Finally I used my own rostress to stress RO workloads, and the
deepest stack so far is as below (5456 bytes):
0) 5456 48 arch_scale_cpu_capacity+0x9/0x30
1) 5408 16 cpu_util.constprop.0+0x7e/0xe0
2) 5392 392 sched_balance_find_src_group+0x29f/0xd30
3) 5000 280 sched_balance_rq+0x1b2/0xf10
4) 4720 120 pick_next_task_fair+0x23b/0x7b0
5) 4600 104 __schedule+0x2bc/0xda0
6) 4496 16 schedule+0x27/0xd0
7) 4480 24 io_schedule+0x46/0x70
8) 4456 120 blk_mq_get_tag+0x11b/0x280
9) 4336 96 __blk_mq_alloc_requests+0x2a1/0x410
10) 4240 136 blk_mq_submit_bio+0x59c/0x760
11) 4104 120 __submit_bio+0x9b/0x240
12) 3984 88 submit_bio_noacct_nocheck+0x271/0x330
13) 3896 72 iomap_bio_read_folio_range+0xde/0x1d0
14) 3824 112 iomap_read_folio_iter+0x1ee/0x2d0
15) 3712 264 iomap_readahead+0xb9/0x290
16) 3448 48 xfs_vm_readahead+0x4a/0x70
17) 3400 112 read_pages+0x6c/0x1b0
18) 3288 104 page_cache_ra_unbounded+0x12c/0x210
19) 3184 80 filemap_readahead.isra.0+0x78/0xb0
20) 3104 192 filemap_get_pages+0x3a6/0x820
21) 2912 376 filemap_read+0xde/0x380
22) 2536 32 xfs_file_buffered_read+0xa6/0xd0
23) 2504 16 xfs_file_read_iter+0x6a/0xd0
24) 2488 48 vfs_iocb_iter_read+0xdb/0x140
25) 2440 88 erofs_fileio_rq_submit+0x136/0x190
26) 2352 368 z_erofs_runqueue+0x1ce/0x9f0
27) 1984 232 z_erofs_readahead+0x16c/0x220
28) 1752 112 read_pages+0x6c/0x1b0
29) 1640 104 page_cache_ra_unbounded+0x12c/0x210
30) 1536 40 force_page_cache_ra+0x96/0xc0
31) 1496 192 filemap_get_pages+0x123/0x820
32) 1304 376 filemap_read+0xde/0x380
33) 928 72 do_iter_readv_writev+0x1b9/0x220
34) 856 56 vfs_iter_read+0xde/0x140
35) 800 64 backing_file_read_iter+0x193/0x1e0
36) 736 56 ovl_read_iter+0x98/0xa0
37) 680 72 do_iter_readv_writev+0x1b9/0x220
38) 608 56 vfs_iter_read+0xde/0x140
39) 552 64 backing_file_read_iter+0x193/0x1e0
40) 488 56 ovl_read_iter+0x98/0xa0
41) 432 152 vfs_read+0x21a/0x350
42) 280 64 __x64_sys_pread64+0x92/0xc0
43) 216 40 do_syscall_64+0xa4/0x310
44) 176 176 entry_SYSCALL_64_after_hwframe+0x77/0x7f
something worth mentioning.
Note: There are some observations while evaluating the erofs + ovl^2
setup with an XFS backing fs:
- Regular RW workloads traverse only one overlayfs layer regardless of
the value of FILESYSTEM_MAX_STACK_DEPTH, because `upperdir=` cannot
point to another overlayfs. Therefore, for pure RW workloads, the
typical stack is always just:
overlayfs + upper fs + underlay storage
- For read-only workloads and the copy-up read part (ovl_splice_read),
the difference can lie in how many overlays are nested.

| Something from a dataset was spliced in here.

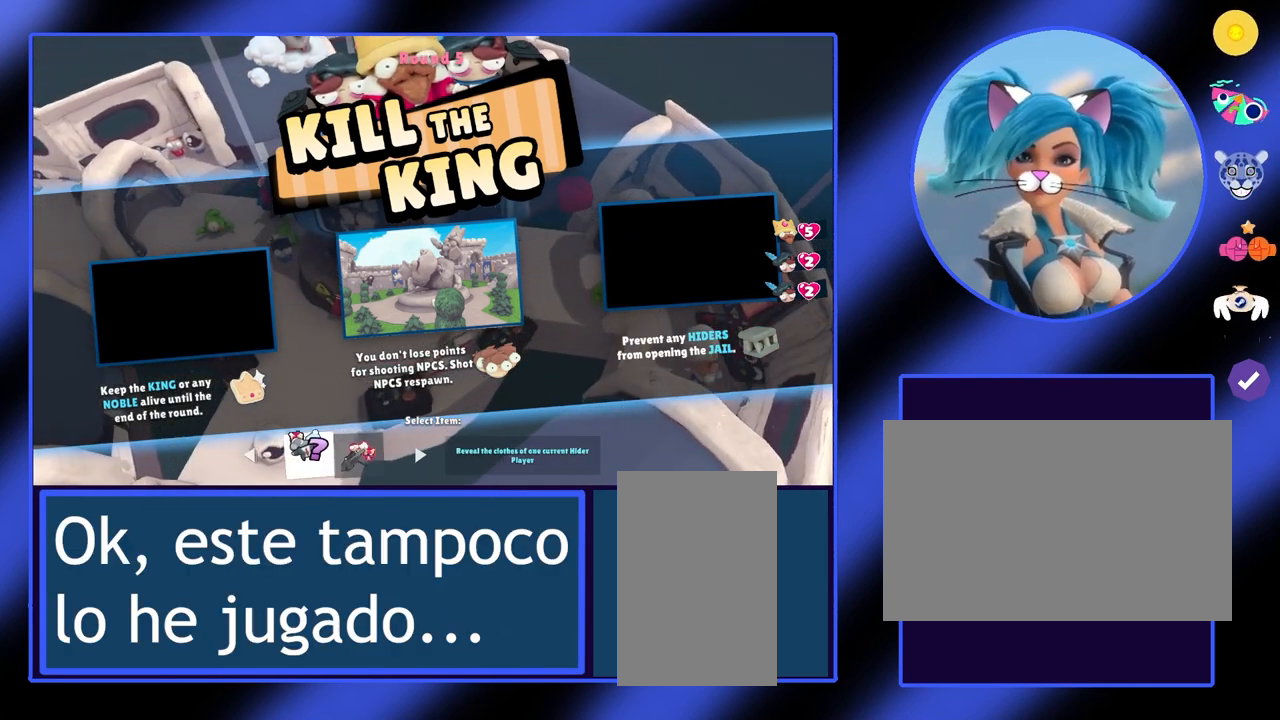
{"keys": ["d"], "mouse": [], "events": [[367, "d", "down"]]}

The stack just looks like either:
ovl + ovl [+ erofs] + backing fs + underlay storage
or
ovl [+ erofs] + ext4/xfs + underlay storage
- The fs reclaim path should be entered only once, so the writeback
path will not re-enter.
Sorry about my English, and I'm not sure if it's enough (e.g. FUSE
passthrough part). I will look for your further inputs (and other
acks) before sending this patch upstream.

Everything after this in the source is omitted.